There are four major aspects to any income protection plan which will determine the cost to the business.
Monthly Benefit
With an executive income protection plan it is possible to cover 80% of your gross (pre-tax) salary and dividend income as a benefit each month. However you may feel that you would not need that much to cover the essentials. Work out what you need to cover your essential bills each month.
Deferral Period
This is the length of time you need to be unable to work before the monthly benefit starts to be paid out. The more savings you have, the longer you can wait and the cheaper the price becomes. If you can survive on savings for three months for example that will be considerably cheaper than a one month deferral.
Expiry date of the plan
This is the age when the protection will end. The longer the plan the more expensive it will be, the most sensible thing is to protect yourself until your expected retirement age.
Maximum pay-out period
This is the maximum amount of time you can claim each time you are off work. Short-term plans pay out for a maximum of 1, 2 or 5 years per condition per claim, however a long-term (full-term) plan can continue paying out either until you return to work or you reach the end of your policy.
Can I cover my Partner’s Dividends?
Yes, it is possible to cover your partner’s dividends as long as they hold a non-profit generating role (i.e. they would not be able to continue to generate an income if you were unable to work due to accident or illness).
Indexation
It’s possible to index link an Executive Income Protection plan so that the monthly sum assured increases each year in line with inflation protecting the “real” value. However it is important to make sure that as time goes on you do not go above the maximum benefit you are allowed for your income.
How is Executive Income Protection Taxed?
Executive Income Protection is taxed at point of claim instead of on the premiums (which are paid for by the company before taxation).

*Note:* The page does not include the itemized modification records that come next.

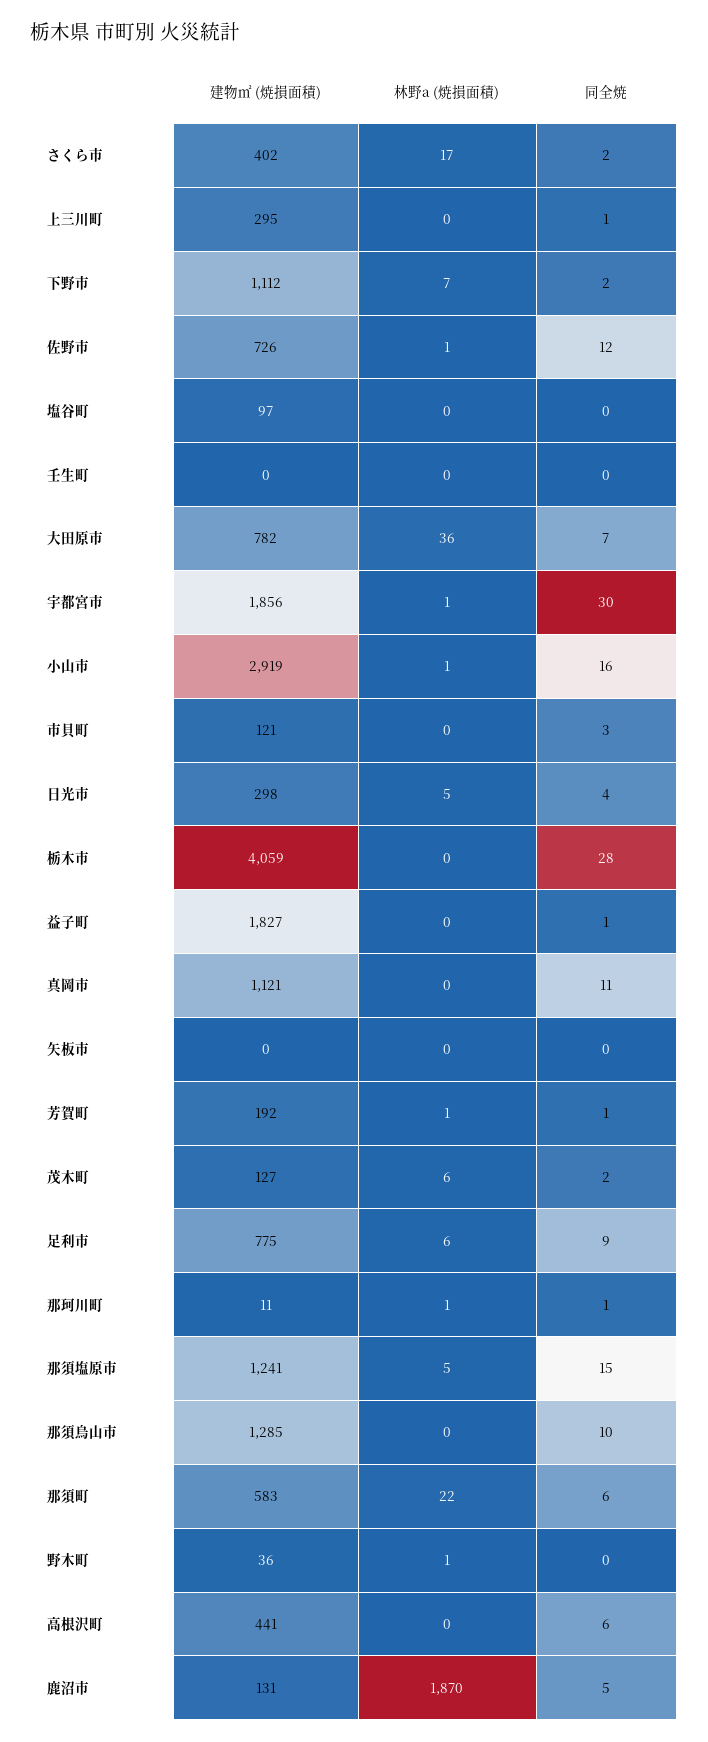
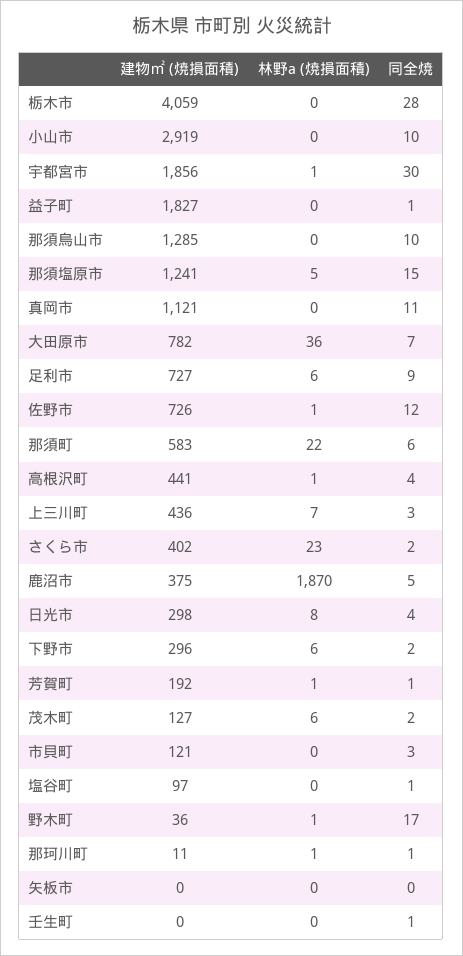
林野a (焼損面積), さくら市: 17 -> 23
建物㎡ (焼損面積), 上三川町: 295 -> 436
林野a (焼損面積), 上三川町: 0 -> 7
同全焼, 上三川町: 1 -> 3
建物㎡ (焼損面積), 下野市: 1112 -> 296
林野a (焼損面積), 下野市: 7 -> 6
同全焼, 塩谷町: 0 -> 1
同全焼, 壬生町: 0 -> 1
林野a (焼損面積), 小山市: 1 -> 0
同全焼, 小山市: 16 -> 10
林野a (焼損面積), 日光市: 5 -> 8
建物㎡ (焼損面積), 足利市: 775 -> 727
同全焼, 野木町: 0 -> 17
林野a (焼損面積), 高根沢町: 0 -> 1
同全焼, 高根沢町: 6 -> 4
建物㎡ (焼損面積), 鹿沼市: 131 -> 375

You save tax on the monthly premiums which are paid for by the business, but once the benefit is paid to the company tax will be liable on any money you take out of the business in the same way as any other remuneration.
This is why you are able to insure a higher percentage of your gross income with Executive Income Protection; 80% compared to 60% on most private plans.
Despite the company paying for the policy, it’s not usually classed a P11D Benefit in Kind.